● **Exercise description**
From the boat blog text, retype word for word the stretch that begins with the words containing "Saturday, November 10, 2012" and ends with "bigger tray somehow.".

● **Given passage**
——————————

Can you follow all that?

I’m pretty sure that without the 3-D view it would have taken me a long time to spot the problem.  Its easy to forget how much the boat sides slope in above the gunnel.

So unless you can convince me otherwise I reckon we’re back to plan A, provided we are prepared to squeeze into a 610x760 tray.  Not ideal, but hey, it’s a boat bathroom, not a hotel en suite.

Saturday, November 10, 2012

Showers, shafts and a canal cafe turned Bistro

What a lovely lot you all are.  Many thanks for all the comments regarding my shower questions, although sadly no-one seems to have one of the same size our fitter has suggested.  Lots of good ideas though.  We popped in to Uxbridge Boat Centre yesterday for a tin of raddle, and noticed they had shower trays, one of which was the same size as that proposed for us.  I must say, hanging on the wall it didn’t look too small. Today I’m off out to Herbie for a couple of days doing odd jobs and that will include a really thorough measuring up of all the spaces and heights to see if we could fit in a bigger tray somehow.

——————————

● **Supplied data**
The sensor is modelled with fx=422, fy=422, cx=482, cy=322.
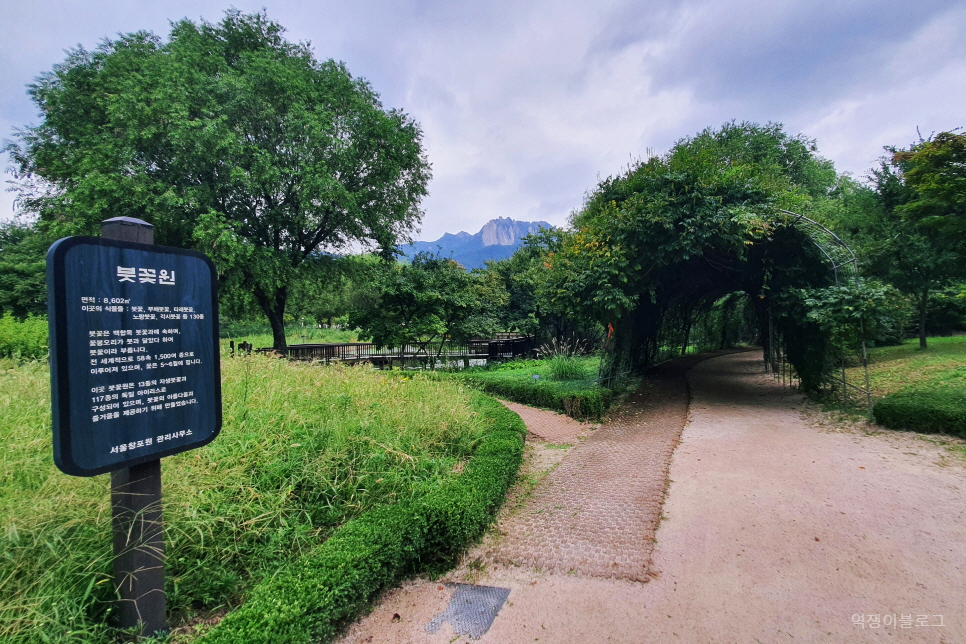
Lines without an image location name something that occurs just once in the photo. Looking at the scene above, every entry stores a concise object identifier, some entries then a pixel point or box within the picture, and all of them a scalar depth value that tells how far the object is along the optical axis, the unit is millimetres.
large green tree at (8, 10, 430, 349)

——————————

● **Exercise answer**
Saturday, November 10, 2012

Showers, shafts and a canal cafe turned Bistro

What a lovely lot you all are.  Many thanks for all the comments regarding my shower questions, although sadly no-one seems to have one of the same size our fitter has suggested.  Lots of good ideas though.  We popped in to Uxbridge Boat Centre yesterday for a tin of raddle, and noticed they had shower trays, one of which was the same size as that proposed for us.  I must say, hanging on the wall it didn’t look too small. Today I’m off out to Herbie for a couple of days doing odd jobs and that will include a really thorough measuring up of all the spaces and heights to see if we could fit in a bigger tray somehow.